Onlangs plaatste weblog Balkanboeken een
berichtje over Avontuur in Servië, een ‘gedateerde, anticommunistische avonturenroman
van een Brits oud-militair en spion’ uit 1964. Het is de vertaling van The
borders of barbarism, geschreven door Eric Williams. Ik heb William’s boek
(nog) niet gelezen, maar ik moest denken aan Witte adelaars boven Servië, de
Nederlandse vertaling (uitgegeven als een zwarte beertjes thriller) van White
Eagles over Serbia uit 1957. Een jaar of vier geleden liep ik min of
meer toevallig tegen dit boekje aan en heb ik het gelezen.

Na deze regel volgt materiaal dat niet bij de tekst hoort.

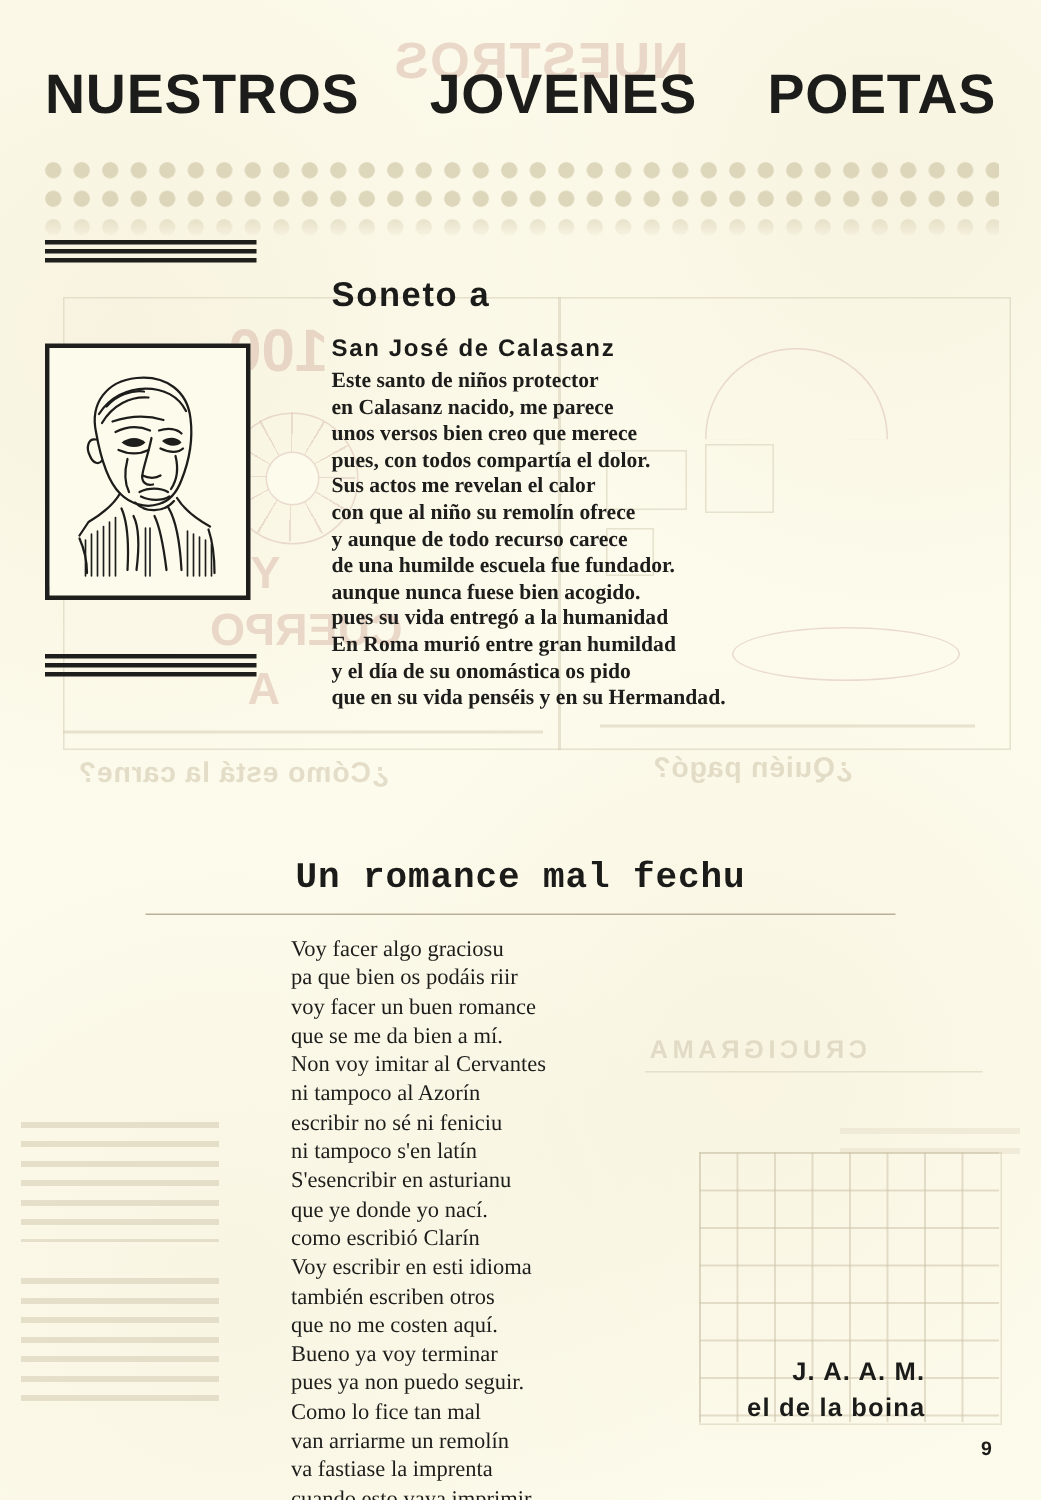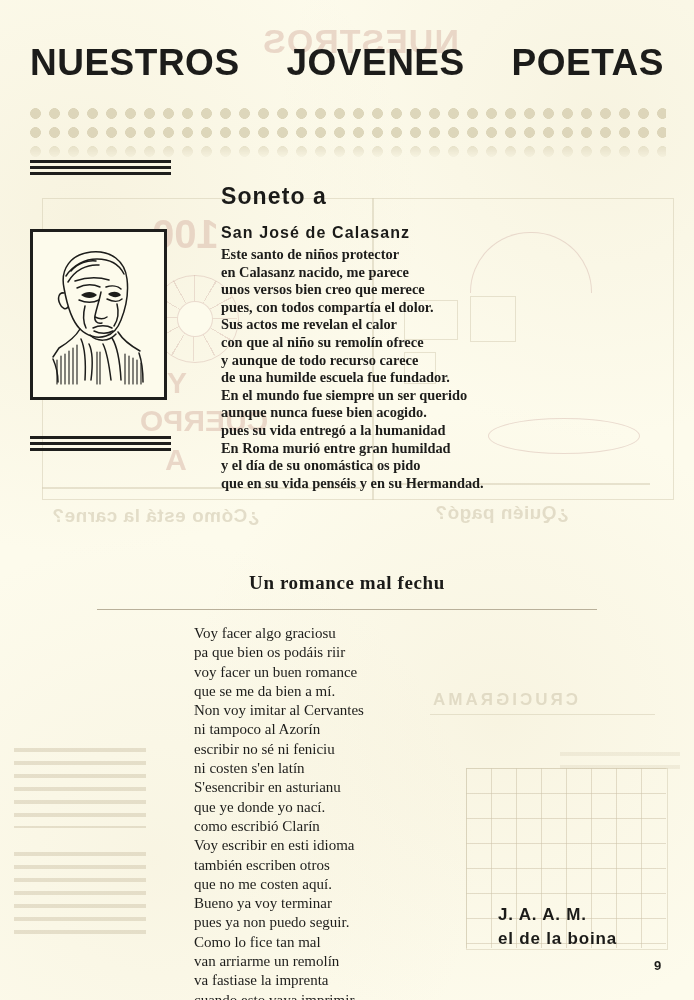--- a/index.html
+++ b/index.html
@@ -393,7 +393,6 @@
       <div>con que al niño su remolín ofrece</div>
       <div>y aunque de todo recurso carece</div>
       <div>de una humilde escuela fue fundador.</div>
-      <div>En el mundo fue siempre un ser querido</div>
       <div>aunque nunca fuese bien acogido.</div>
       <div>pues su vida entregó a la humanidad</div>
       <div>En Roma murió entre gran humildad</div>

De auteur Lawrence Durrell kende
ik van zijn boeken over Griekenland – Prospero’s Cell (1945) en The
Greek Islands (1978) – en van zijn vriendschap met Henry Miller, auteur van
onder meer The Colossus of Maroussi. Ik wist niet dat Durrell van 1948
tot 1952, juist nadat de Joegoslavische premier maarschalk Tito had gebroken
met Stalinistisch Rusland, ook afgezant (persattaché) van Groot-Brittannië in
Belgrado was geweest. Gedurende deze periode moet hij het materiaal verzameld
hebben voor zijn Servische spionagethriller.

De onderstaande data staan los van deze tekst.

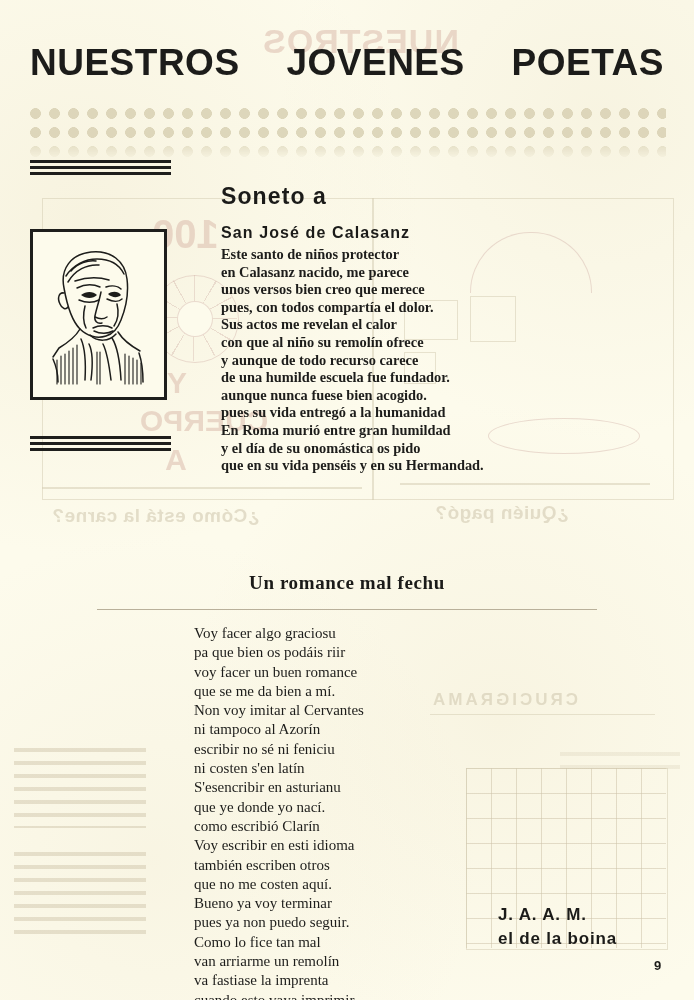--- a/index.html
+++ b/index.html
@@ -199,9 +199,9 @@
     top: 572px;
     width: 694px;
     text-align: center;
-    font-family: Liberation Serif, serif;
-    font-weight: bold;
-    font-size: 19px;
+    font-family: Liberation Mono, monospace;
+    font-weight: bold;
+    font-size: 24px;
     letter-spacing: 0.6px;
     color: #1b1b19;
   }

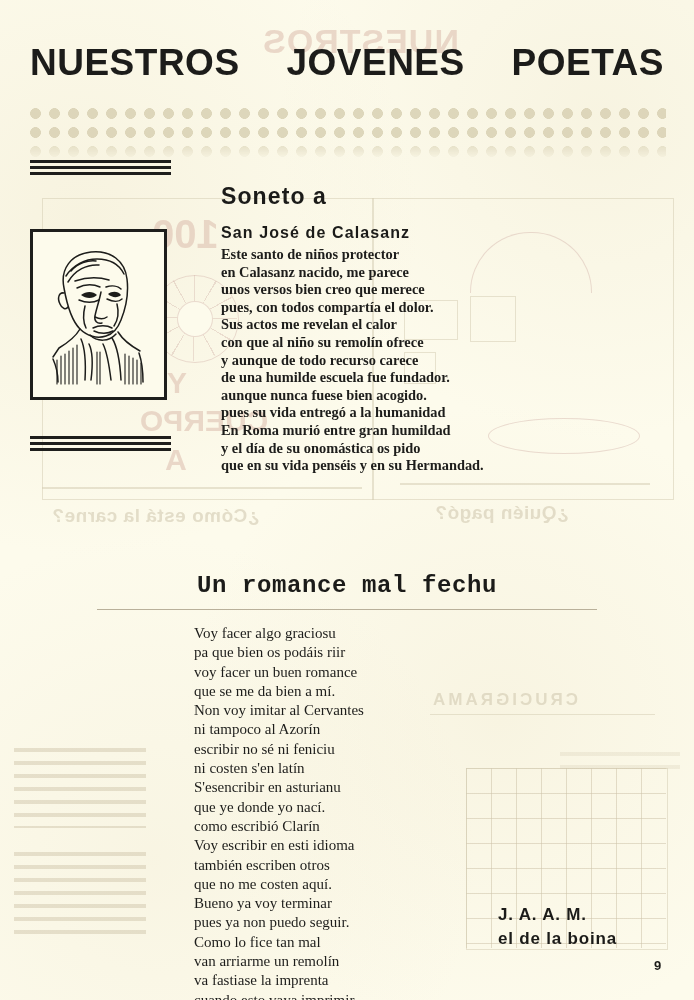--- a/index.html
+++ b/index.html
@@ -411,7 +411,7 @@
       <div>Non voy imitar al Cervantes</div>
       <div>ni tampoco al Azorín</div>
       <div>escribir no sé ni feniciu</div>
-      <div>ni costen s'en latín</div>
+      <div>ni tampoco s'en latín</div>
       <div>S'esencribir en asturianu</div>
       <div>que ye donde yo nací.</div>
       <div>como escribió Clarín</div>

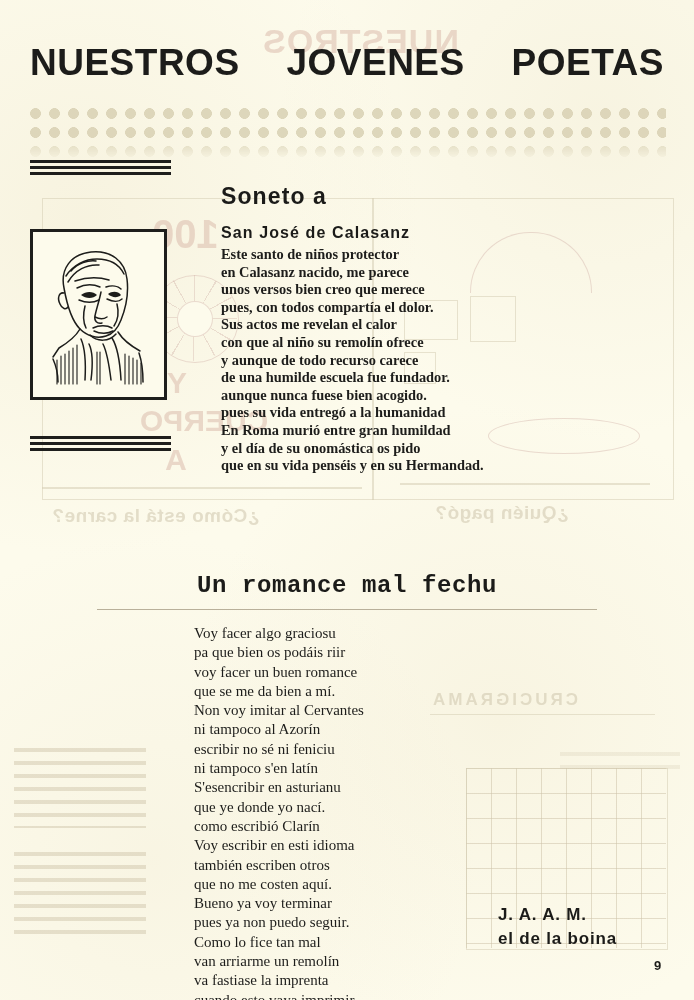--- a/index.html
+++ b/index.html
@@ -236,6 +236,7 @@
     letter-spacing: 0.8px;
     color: #1b1b19;
     line-height: 24px;
+    text-align: right;
   }
   #signature div { white-space: nowrap; }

Witte adelaars boven Servië
is het spannende en prettig leesbare verhaal van Methuen, een Brits geheim
agent die door de Foreign Office naar Joegoslavië wordt gestuurd om uit
te zoeken wat daar gaande is. Methuen komt terecht in een strijd tussen
communisten en royalisten. De ‘witte adelaars’ uit de titel van het boek zijn
de royalisten (in het wapen van de vroegere koning van Servië komen twee witte
adelaars voor). Een groot deel van het verhaal speelt zich af in het door Durrell
prachtig beschreven onherbergzame Servische berglandschap.
Witte adelaars boven Servië is, evenals Avontuur
in Servië, verkrijgbaar via Boekwinkeltjes.